Stored data entries
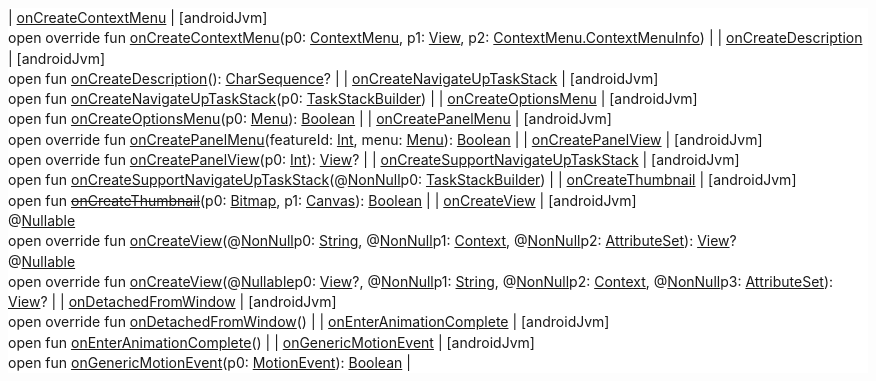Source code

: | [onCreateContextMenu](index.md#-1293424512%2FFunctions%2F-1837990189) | [androidJvm]<br>open override fun [onCreateContextMenu](index.md#-1293424512%2FFunctions%2F-1837990189)(p0: [ContextMenu](https://developer.android.com/reference/kotlin/android/view/ContextMenu.html), p1: [View](https://developer.android.com/reference/kotlin/android/view/View.html), p2: [ContextMenu.ContextMenuInfo](https://developer.android.com/reference/kotlin/android/view/ContextMenu.ContextMenuInfo.html)) |
| [onCreateDescription](index.md#1717196879%2FFunctions%2F-1837990189) | [androidJvm]<br>open fun [onCreateDescription](index.md#1717196879%2FFunctions%2F-1837990189)(): [CharSequence](https://kotlinlang.org/api/latest/jvm/stdlib/kotlin-stdlib/kotlin/-char-sequence/index.html)? |
| [onCreateNavigateUpTaskStack](index.md#2062770608%2FFunctions%2F-1837990189) | [androidJvm]<br>open fun [onCreateNavigateUpTaskStack](index.md#2062770608%2FFunctions%2F-1837990189)(p0: [TaskStackBuilder](https://developer.android.com/reference/kotlin/android/app/TaskStackBuilder.html)) |
| [onCreateOptionsMenu](index.md#-825108757%2FFunctions%2F-1837990189) | [androidJvm]<br>open fun [onCreateOptionsMenu](index.md#-825108757%2FFunctions%2F-1837990189)(p0: [Menu](https://developer.android.com/reference/kotlin/android/view/Menu.html)): [Boolean](https://kotlinlang.org/api/latest/jvm/stdlib/kotlin-stdlib/kotlin/-boolean/index.html) |
| [onCreatePanelMenu](index.md#-694036789%2FFunctions%2F-1837990189) | [androidJvm]<br>open override fun [onCreatePanelMenu](index.md#-694036789%2FFunctions%2F-1837990189)(featureId: [Int](https://kotlinlang.org/api/latest/jvm/stdlib/kotlin-stdlib/kotlin/-int/index.html), menu: [Menu](https://developer.android.com/reference/kotlin/android/view/Menu.html)): [Boolean](https://kotlinlang.org/api/latest/jvm/stdlib/kotlin-stdlib/kotlin/-boolean/index.html) |
| [onCreatePanelView](index.md#-691578688%2FFunctions%2F-1837990189) | [androidJvm]<br>open override fun [onCreatePanelView](index.md#-691578688%2FFunctions%2F-1837990189)(p0: [Int](https://kotlinlang.org/api/latest/jvm/stdlib/kotlin-stdlib/kotlin/-int/index.html)): [View](https://developer.android.com/reference/kotlin/android/view/View.html)? |
| [onCreateSupportNavigateUpTaskStack](index.md#232313904%2FFunctions%2F-1837990189) | [androidJvm]<br>open fun [onCreateSupportNavigateUpTaskStack](index.md#232313904%2FFunctions%2F-1837990189)(@[NonNull](https://developer.android.com/reference/kotlin/androidx/annotation/NonNull.html)p0: [TaskStackBuilder](https://developer.android.com/reference/kotlin/androidx/core/app/TaskStackBuilder.html)) |
| [onCreateThumbnail](index.md#203639607%2FFunctions%2F-1837990189) | [androidJvm]<br>open fun [~~onCreateThumbnail~~](index.md#203639607%2FFunctions%2F-1837990189)(p0: [Bitmap](https://developer.android.com/reference/kotlin/android/graphics/Bitmap.html), p1: [Canvas](https://developer.android.com/reference/kotlin/android/graphics/Canvas.html)): [Boolean](https://kotlinlang.org/api/latest/jvm/stdlib/kotlin-stdlib/kotlin/-boolean/index.html) |
| [onCreateView](index.md#-1932875352%2FFunctions%2F-1837990189) | [androidJvm]<br>@[Nullable](https://developer.android.com/reference/kotlin/androidx/annotation/Nullable.html)<br>open override fun [onCreateView](index.md#-1932875352%2FFunctions%2F-1837990189)(@[NonNull](https://developer.android.com/reference/kotlin/androidx/annotation/NonNull.html)p0: [String](https://kotlinlang.org/api/latest/jvm/stdlib/kotlin-stdlib/kotlin/-string/index.html), @[NonNull](https://developer.android.com/reference/kotlin/androidx/annotation/NonNull.html)p1: [Context](https://developer.android.com/reference/kotlin/android/content/Context.html), @[NonNull](https://developer.android.com/reference/kotlin/androidx/annotation/NonNull.html)p2: [AttributeSet](https://developer.android.com/reference/kotlin/android/util/AttributeSet.html)): [View](https://developer.android.com/reference/kotlin/android/view/View.html)?<br>@[Nullable](https://developer.android.com/reference/kotlin/androidx/annotation/Nullable.html)<br>open override fun [onCreateView](index.md#-324107199%2FFunctions%2F-1837990189)(@[Nullable](https://developer.android.com/reference/kotlin/androidx/annotation/Nullable.html)p0: [View](https://developer.android.com/reference/kotlin/android/view/View.html)?, @[NonNull](https://developer.android.com/reference/kotlin/androidx/annotation/NonNull.html)p1: [String](https://kotlinlang.org/api/latest/jvm/stdlib/kotlin-stdlib/kotlin/-string/index.html), @[NonNull](https://developer.android.com/reference/kotlin/androidx/annotation/NonNull.html)p2: [Context](https://developer.android.com/reference/kotlin/android/content/Context.html), @[NonNull](https://developer.android.com/reference/kotlin/androidx/annotation/NonNull.html)p3: [AttributeSet](https://developer.android.com/reference/kotlin/android/util/AttributeSet.html)): [View](https://developer.android.com/reference/kotlin/android/view/View.html)? |
| [onDetachedFromWindow](index.md#808892479%2FFunctions%2F-1837990189) | [androidJvm]<br>open override fun [onDetachedFromWindow](index.md#808892479%2FFunctions%2F-1837990189)() |
| [onEnterAnimationComplete](index.md#1066137542%2FFunctions%2F-1837990189) | [androidJvm]<br>open fun [onEnterAnimationComplete](index.md#1066137542%2FFunctions%2F-1837990189)() |
| [onGenericMotionEvent](index.md#1628846596%2FFunctions%2F-1837990189) | [androidJvm]<br>open fun [onGenericMotionEvent](index.md#1628846596%2FFunctions%2F-1837990189)(p0: [MotionEvent](https://developer.android.com/reference/kotlin/android/view/MotionEvent.html)): [Boolean](https://kotlinlang.org/api/latest/jvm/stdlib/kotlin-stdlib/kotlin/-boolean/index.html) |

▶ **Work instruction**:
Looking through the records, copy out every line in which the word "TaskStackBuilder" is found.

▶ **Answer space**:
| [onCreateNavigateUpTaskStack](index.md#2062770608%2FFunctions%2F-1837990189) | [androidJvm]<br>open fun [onCreateNavigateUpTaskStack](index.md#2062770608%2FFunctions%2F-1837990189)(p0: [TaskStackBuilder](https://developer.android.com/reference/kotlin/android/app/TaskStackBuilder.html)) |
| [onCreateSupportNavigateUpTaskStack](index.md#232313904%2FFunctions%2F-1837990189) | [androidJvm]<br>open fun [onCreateSupportNavigateUpTaskStack](index.md#232313904%2FFunctions%2F-1837990189)(@[NonNull](https://developer.android.com/reference/kotlin/androidx/annotation/NonNull.html)p0: [TaskStackBuilder](https://developer.android.com/reference/kotlin/androidx/core/app/TaskStackBuilder.html)) |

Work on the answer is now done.